Близость ко мне молодого человека, с которым я едва знакома, опьяняюща — этим термином я пользуюсь крайне осторожно, поскольку слишком хорошо знаю значение данного слова, однако ж, не нахожу и другого, чтобы описать подобное восхваление чувств, эту зависимость, столь похожую на сильное привыкание к чему-либо. Теперь я понимаю, отчего встречающиеся в опере и литературных произведениях возлюбленные, лишь ощущая возможность разлуки друг с другом, кончают с собой либо умирают с горя. В трагедии есть величие и достоинство, оттого она и считается источником вдохновения, однако трагедии, какой бы она там бессмертной ни была, я не хочу, наоборот, желаю радости без шума, радости сокровенной и достаточно скромной, не способной вызвать ревность богов, вечно слишком злопамятных. Что за чушь, скажу я вам! Нет никаких оснований для подобных фантазий, Даниэль относится ко мне с тем же сочувствием, что и к Бланке, которая годится ему в матери. А может, я просто не его тип женщины. Или этот парень гей?
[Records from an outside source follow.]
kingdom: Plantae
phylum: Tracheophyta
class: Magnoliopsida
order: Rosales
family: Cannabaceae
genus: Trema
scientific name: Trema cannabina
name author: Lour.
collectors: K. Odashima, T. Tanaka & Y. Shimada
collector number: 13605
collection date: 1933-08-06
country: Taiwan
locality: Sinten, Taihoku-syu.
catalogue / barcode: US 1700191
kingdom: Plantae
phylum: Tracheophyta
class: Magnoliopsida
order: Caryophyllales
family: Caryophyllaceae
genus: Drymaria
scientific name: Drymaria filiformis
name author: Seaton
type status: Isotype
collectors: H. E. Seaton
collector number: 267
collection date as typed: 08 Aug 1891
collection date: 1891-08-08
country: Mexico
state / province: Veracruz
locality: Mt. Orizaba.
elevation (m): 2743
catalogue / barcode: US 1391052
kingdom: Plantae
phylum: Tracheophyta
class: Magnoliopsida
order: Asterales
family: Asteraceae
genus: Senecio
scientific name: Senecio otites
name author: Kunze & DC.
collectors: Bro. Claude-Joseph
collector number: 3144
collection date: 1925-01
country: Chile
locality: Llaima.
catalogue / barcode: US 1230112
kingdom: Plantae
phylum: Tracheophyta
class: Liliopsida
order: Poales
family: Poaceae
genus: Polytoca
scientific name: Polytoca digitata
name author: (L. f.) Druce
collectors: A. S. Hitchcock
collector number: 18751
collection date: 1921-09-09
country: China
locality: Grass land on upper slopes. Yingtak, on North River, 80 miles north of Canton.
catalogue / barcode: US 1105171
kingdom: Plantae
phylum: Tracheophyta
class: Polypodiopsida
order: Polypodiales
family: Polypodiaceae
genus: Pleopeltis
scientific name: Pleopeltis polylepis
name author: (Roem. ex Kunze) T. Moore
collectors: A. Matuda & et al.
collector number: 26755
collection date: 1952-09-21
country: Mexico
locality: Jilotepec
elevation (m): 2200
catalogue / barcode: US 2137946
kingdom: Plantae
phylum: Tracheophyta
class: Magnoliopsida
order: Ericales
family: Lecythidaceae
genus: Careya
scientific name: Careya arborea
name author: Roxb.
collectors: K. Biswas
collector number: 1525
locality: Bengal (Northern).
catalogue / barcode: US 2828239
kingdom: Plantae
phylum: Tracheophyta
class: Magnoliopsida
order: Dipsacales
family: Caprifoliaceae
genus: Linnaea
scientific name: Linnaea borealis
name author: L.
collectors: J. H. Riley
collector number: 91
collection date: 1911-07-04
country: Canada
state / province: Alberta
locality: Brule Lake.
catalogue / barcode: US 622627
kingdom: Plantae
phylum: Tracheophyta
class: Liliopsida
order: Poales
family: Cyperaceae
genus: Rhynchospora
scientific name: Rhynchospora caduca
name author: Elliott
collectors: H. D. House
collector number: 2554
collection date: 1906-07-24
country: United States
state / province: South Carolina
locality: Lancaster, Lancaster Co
Я рассказала Даниэлю, что в семидесятых годах Бланка была королевой красоты, и нашлись люди, считавшие, что она вдохновила Пабло Неруду на одно из двадцати стихотворений о любви, хотя в 1924 году, когда их опубликовали, Бланка ещё не родилась. Так вот плохо думали люди. Бланка изредка затрагивала тему своего заболевания, рака, но, я полагаю, она приехала на остров, чтобы вылечиться от болезни и от вызванного разводом разочарования. Наиболее общая тема в здешних местах — различные заболевания, однако мне крупно повезло в том, что я общалась, пожалуй, с единственными двумя чилийскими стоиками, кто о них не упоминал — с Бланкой Шнейк и Мануэлем Ариасом, жизнь которых была далеко не простой, а любые жалобы её только усложняли. Всего лишь за несколько лет они стали большими друзьями, у них общим было всё, разве что за исключением тайн, которые он хранил, и её двойственного отношения к диктатуре и связанных с ней событиям. Эти двое вместе развлекались, готовили еду, одалживали друг другу книги, а иногда я их видела молчаливо сидящими у окна и наблюдающими за неспешным плаванием лебедей.